June 18, 2018
Orion’s brokers are experts when it comes to helping their clients to the point of funding and closing the loan. Brokers work with real estate agents, escrow & title officers, inspectors, and everyone else involved in helping finance a home. Yes, the Federal Reserve increased short term rates last week, but regardless of interest rates, it is important for brokers, and borrowers, to know what happens after a loan closes. And where do your client’s monthly payments go?
If you think about it, and to explain to your client, after their loan closes with Orion, it is like a bond, like those issued by the U.S. Government through the Treasury. The U.S. issues T-bills, notes, or bonds, that pay interest. They are viewed as the safest securities in the world. Anyone in the world can buy securities issued by the U.S. Government, and when interest payments are made, they are electronically transferred into the bank accounts of the holder.
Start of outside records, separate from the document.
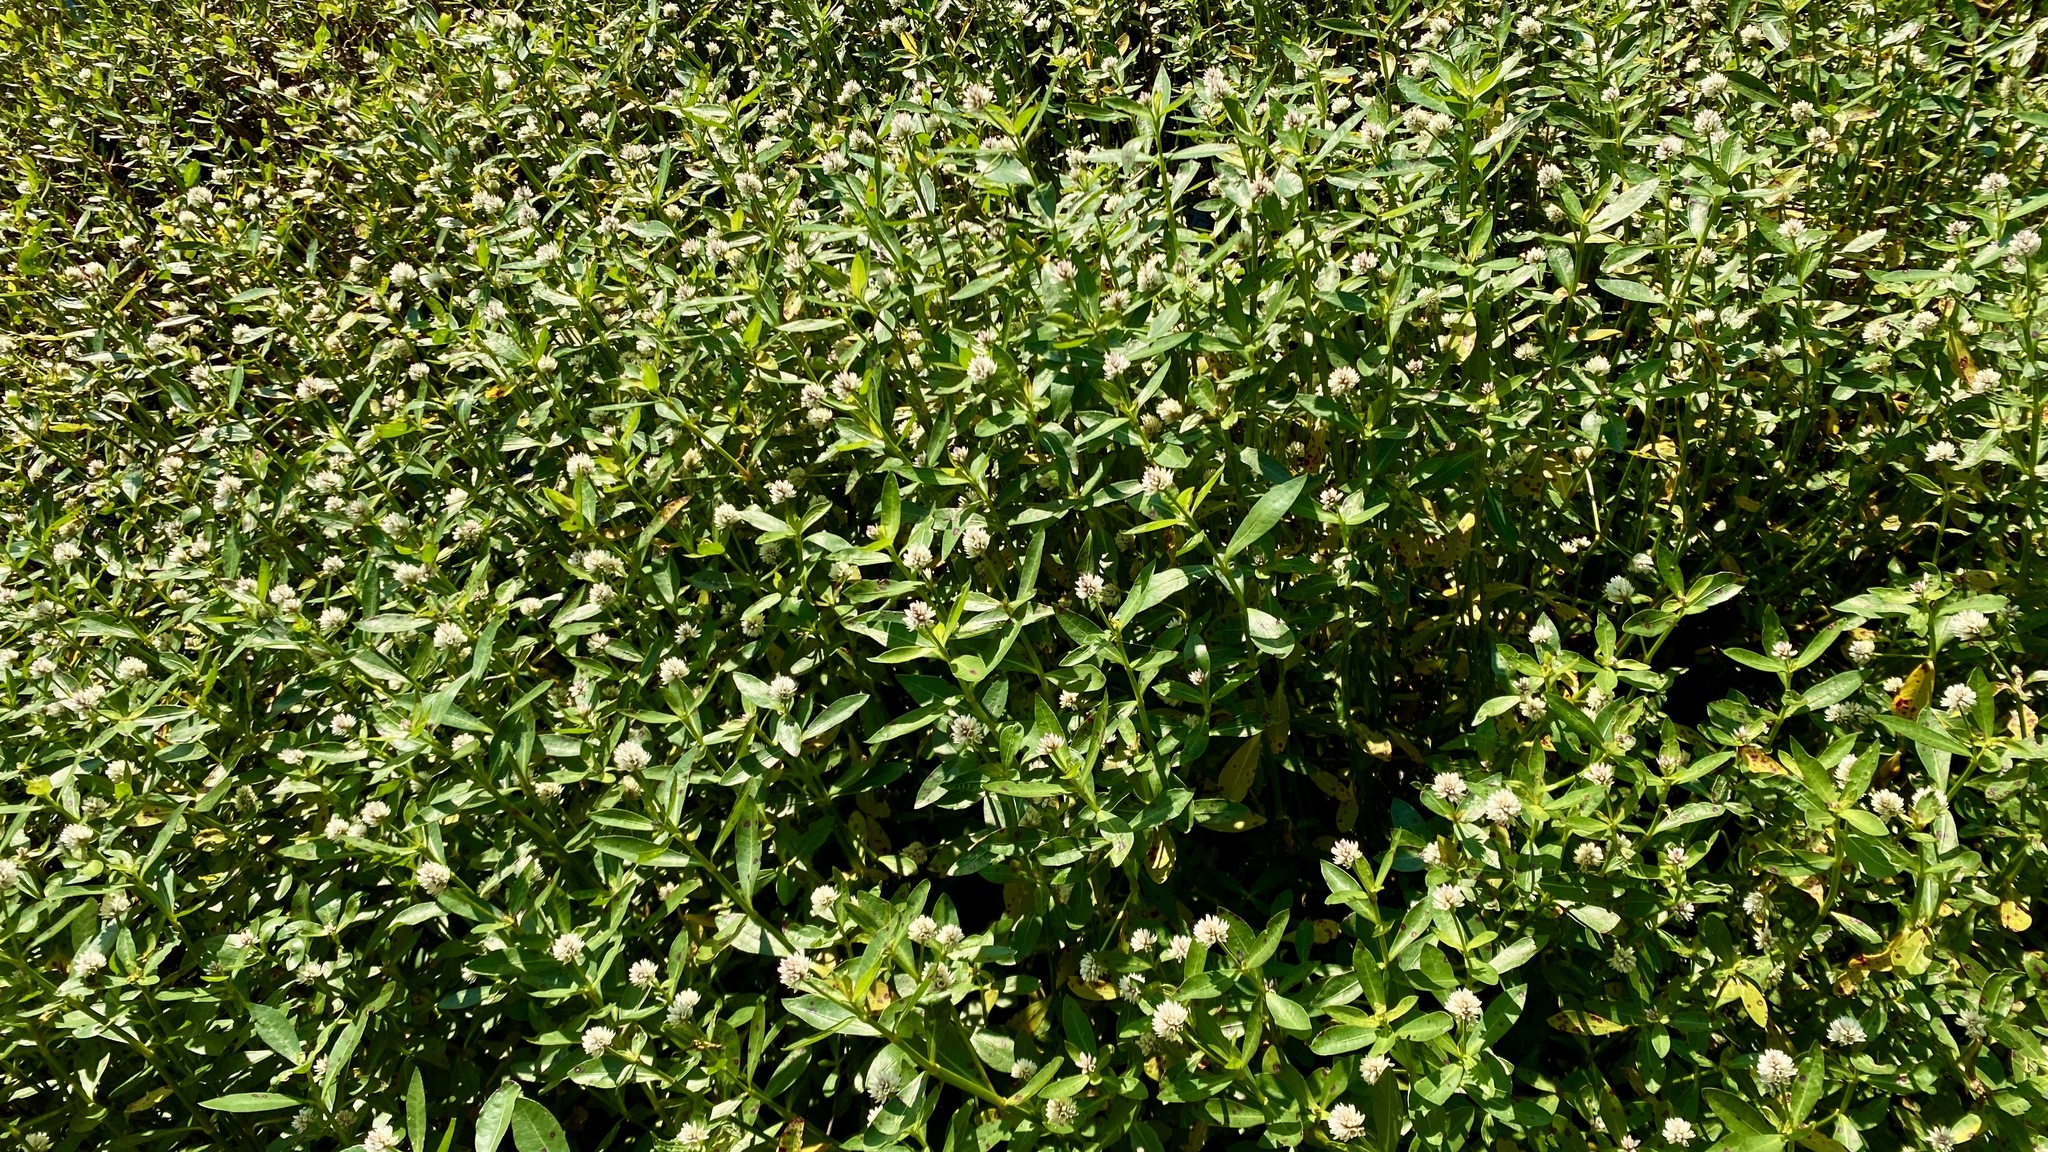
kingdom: Plantae
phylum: Tracheophyta
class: Magnoliopsida
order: Caryophyllales
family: Amaranthaceae
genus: Alternanthera
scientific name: Alternanthera philoxeroides
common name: Alligatorweed
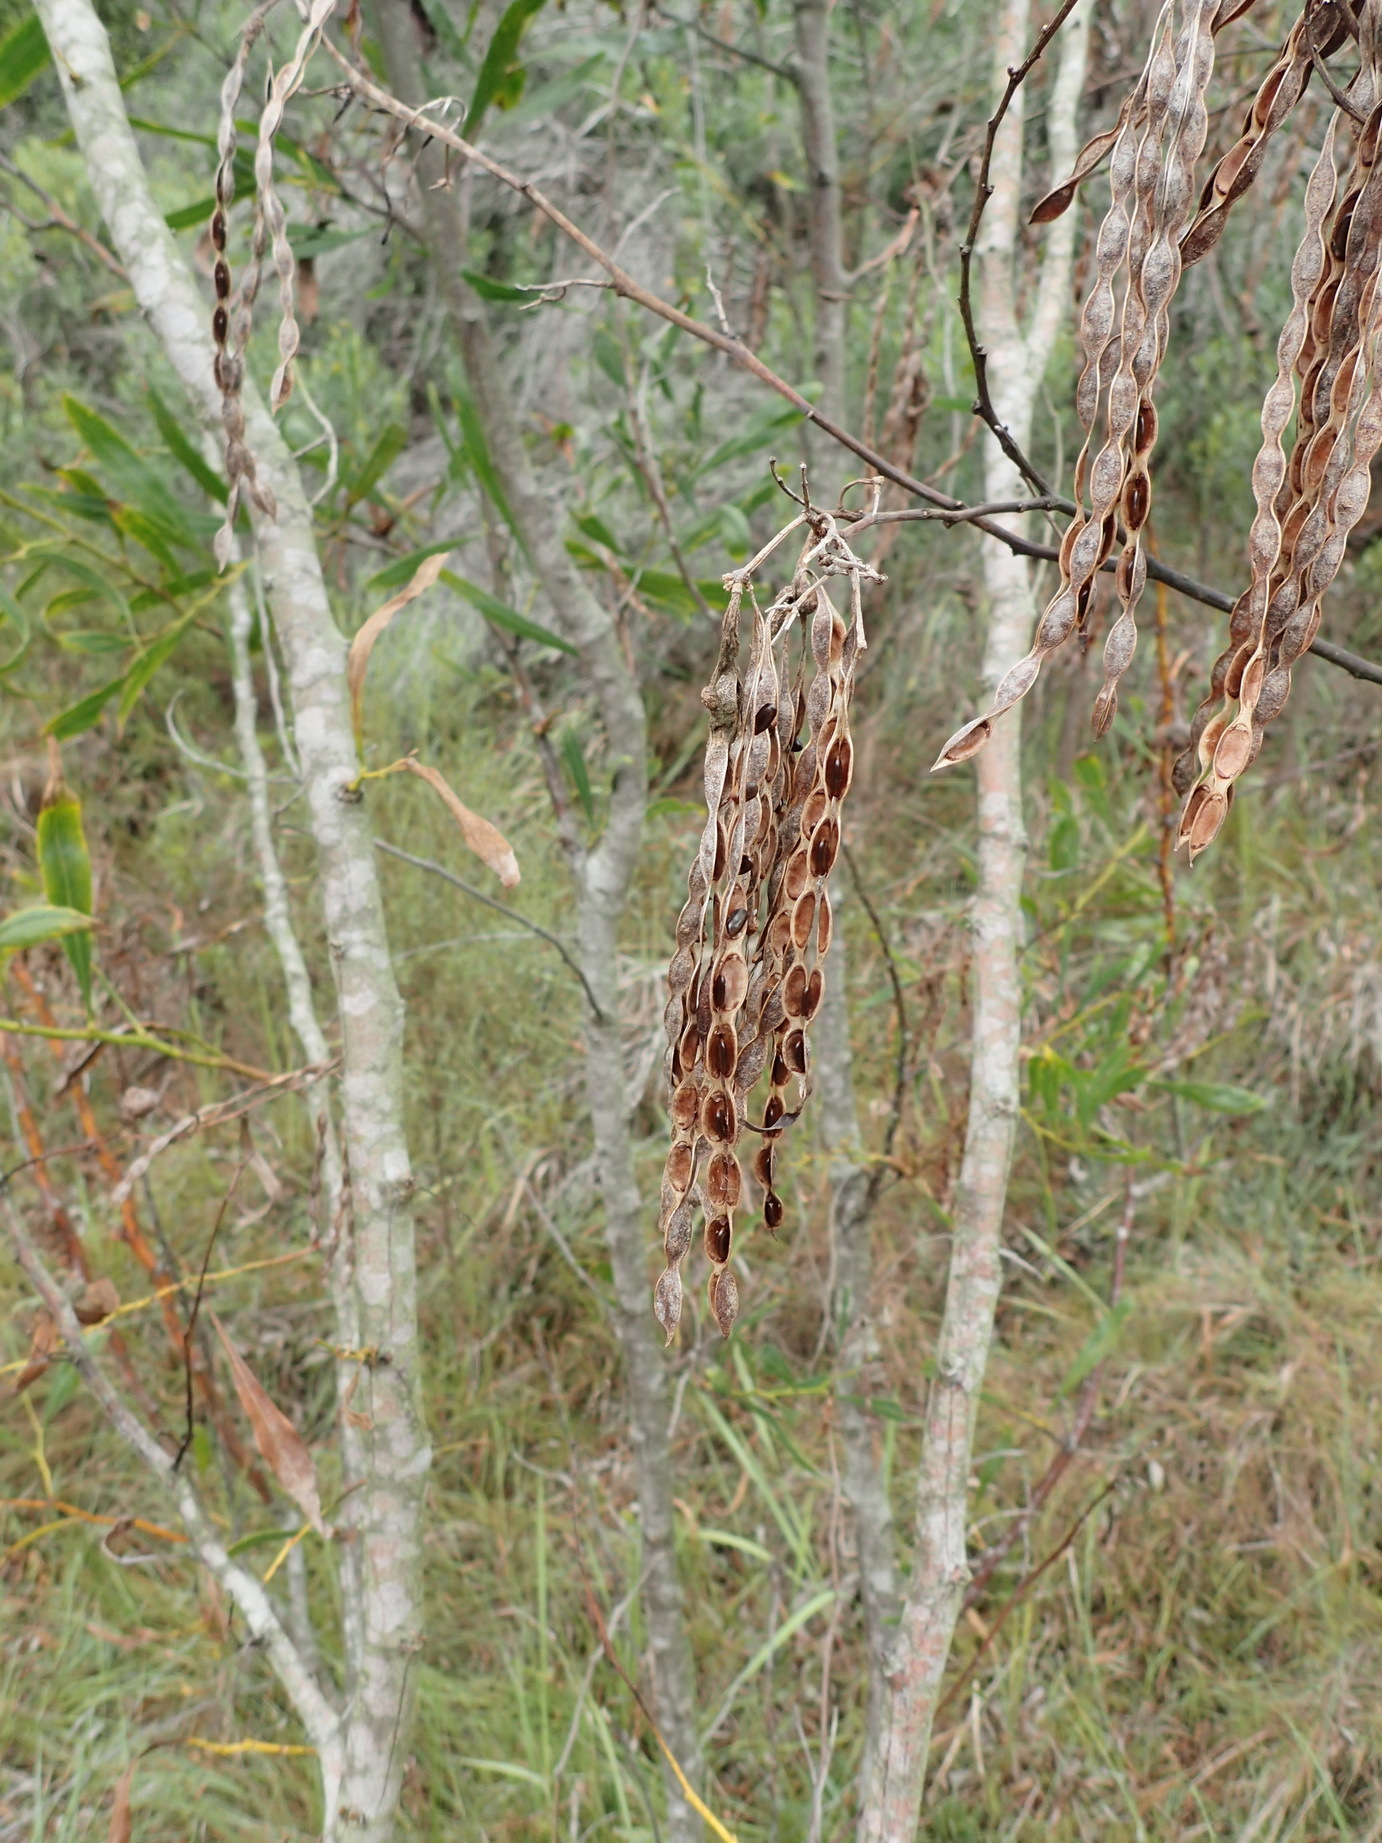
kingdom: Plantae
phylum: Tracheophyta
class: Magnoliopsida
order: Fabales
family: Fabaceae
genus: Acacia
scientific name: Acacia saligna
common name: Orange wattle
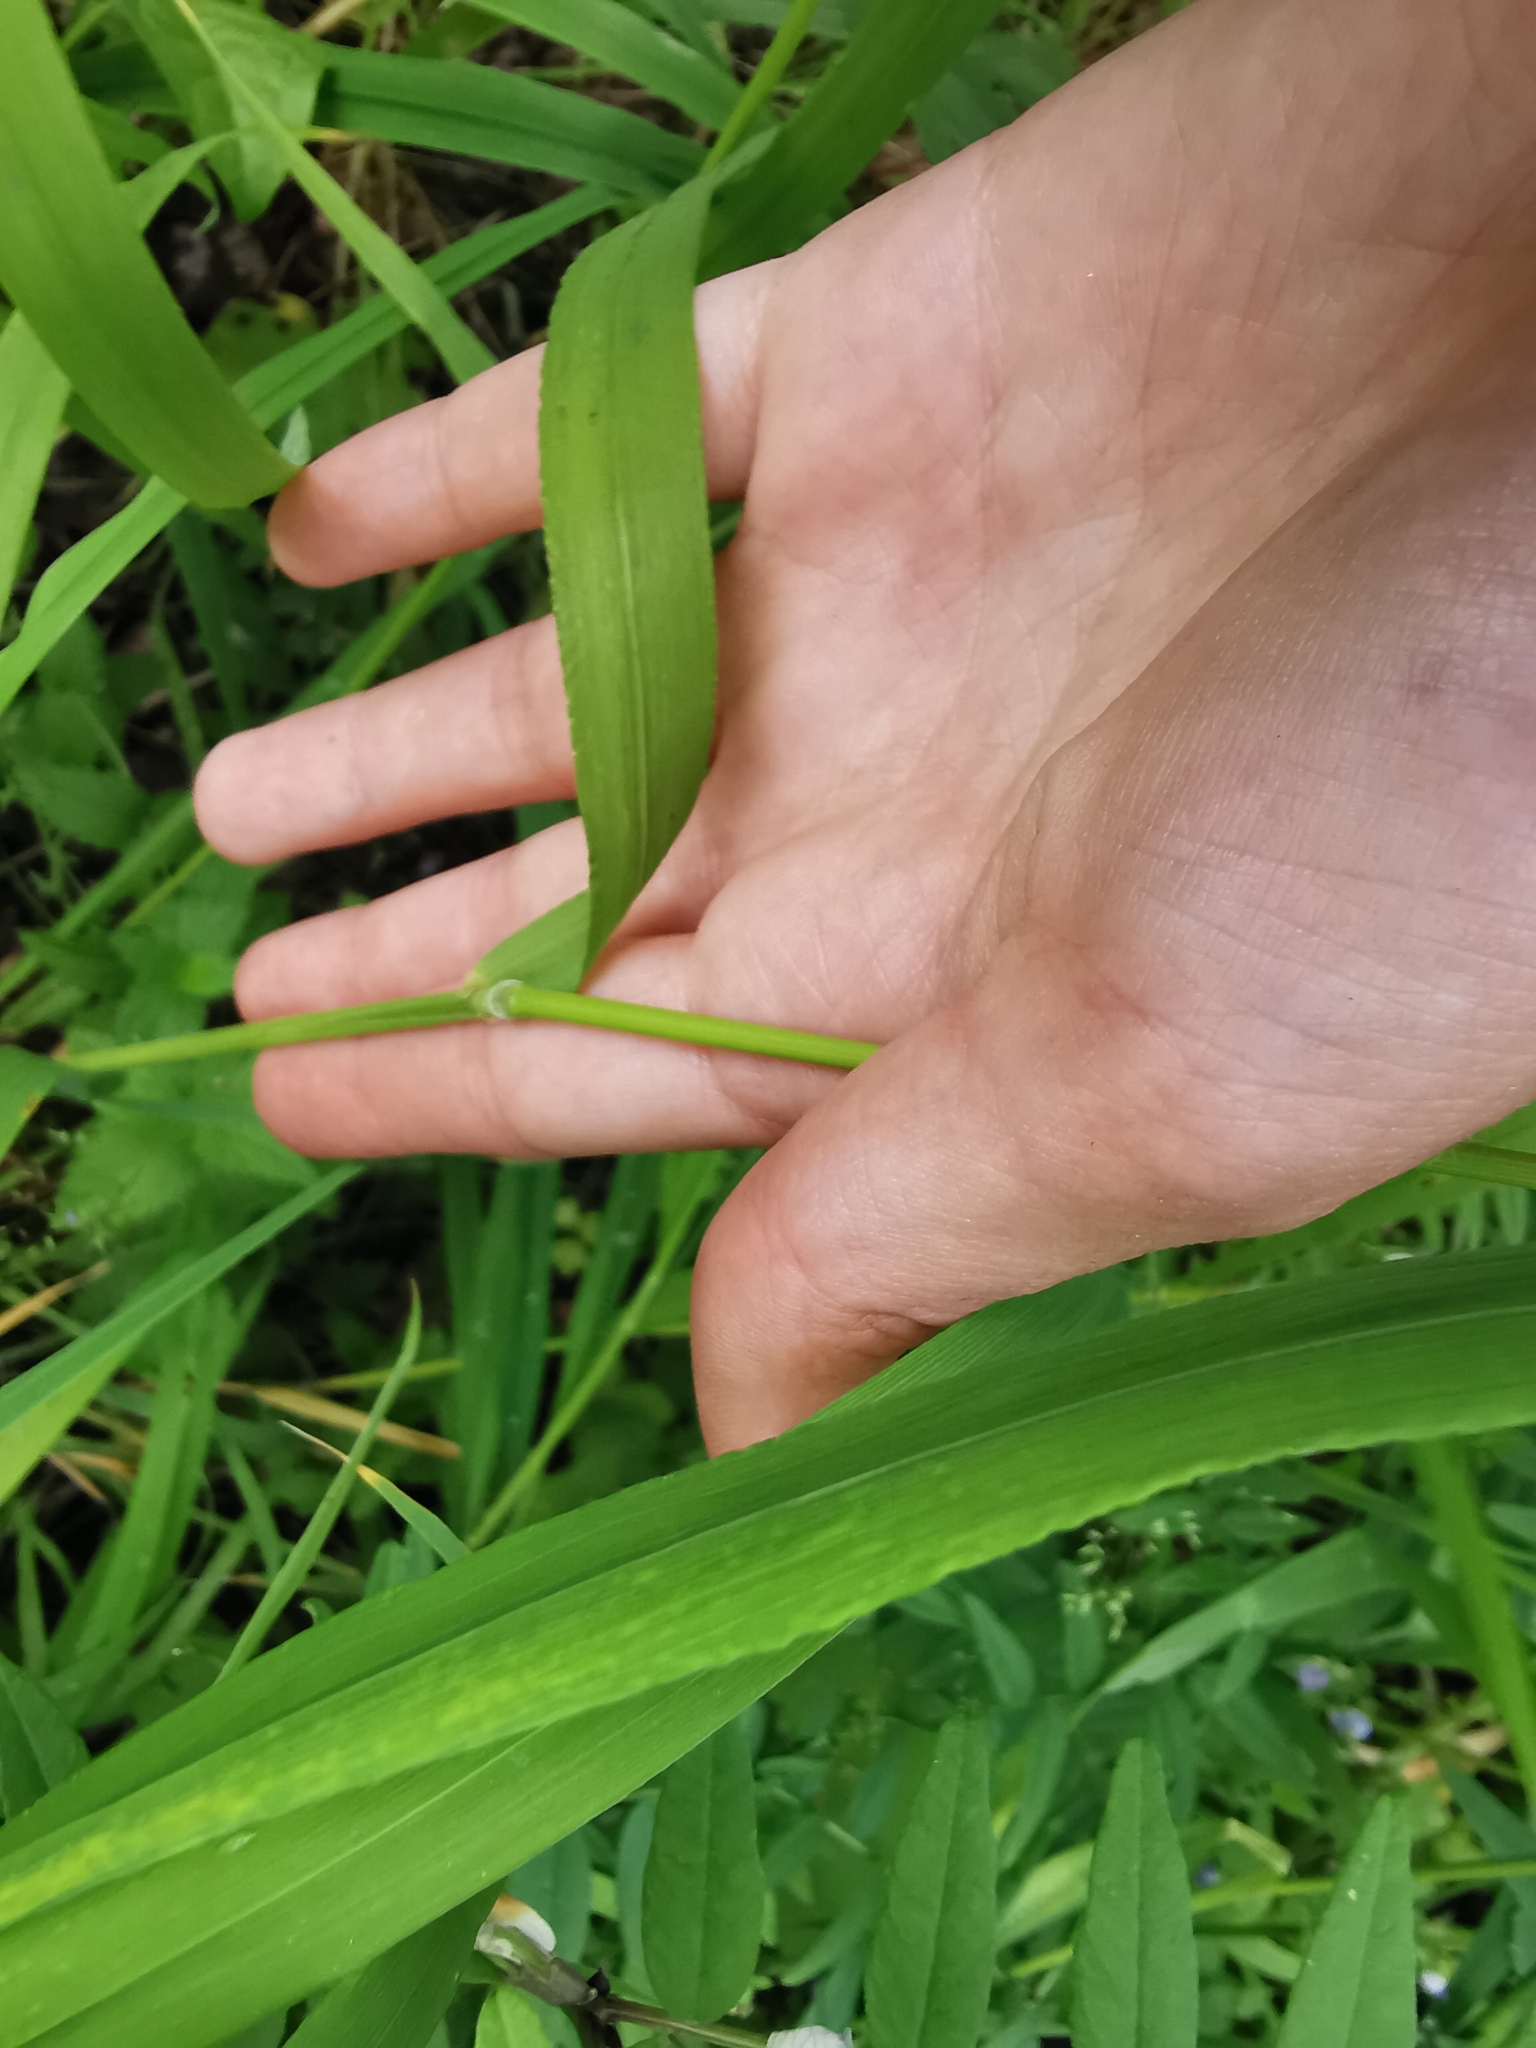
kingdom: Plantae
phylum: Tracheophyta
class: Liliopsida
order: Poales
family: Poaceae
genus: Elymus
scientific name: Elymus caninus
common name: Bearded couch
When your client takes out a mortgage, someone (usually some financial institution) “holds” that mortgage. That is, they’re the lender and they must be paid back. Nowadays it’s not always obvious who holds a mortgage, as it may have been sold to someone else, much like a Treasury bond can be sold. The composition of mortgage holders has changed over time. Initially, it was mostly banks—but also some individuals and, to a small degree, also the government.
Gradually, mortgage pools and trusts have taken over—that is, companies that specialize in the pooling of similar mortgages that can then be sold as securities. Thus, the so-called securitization of mortgages. But many were not stable, and the government took over a large portion of their portfolios in 2010 to stabilize the mortgage and real estate markets. Fortunately, things have steadied.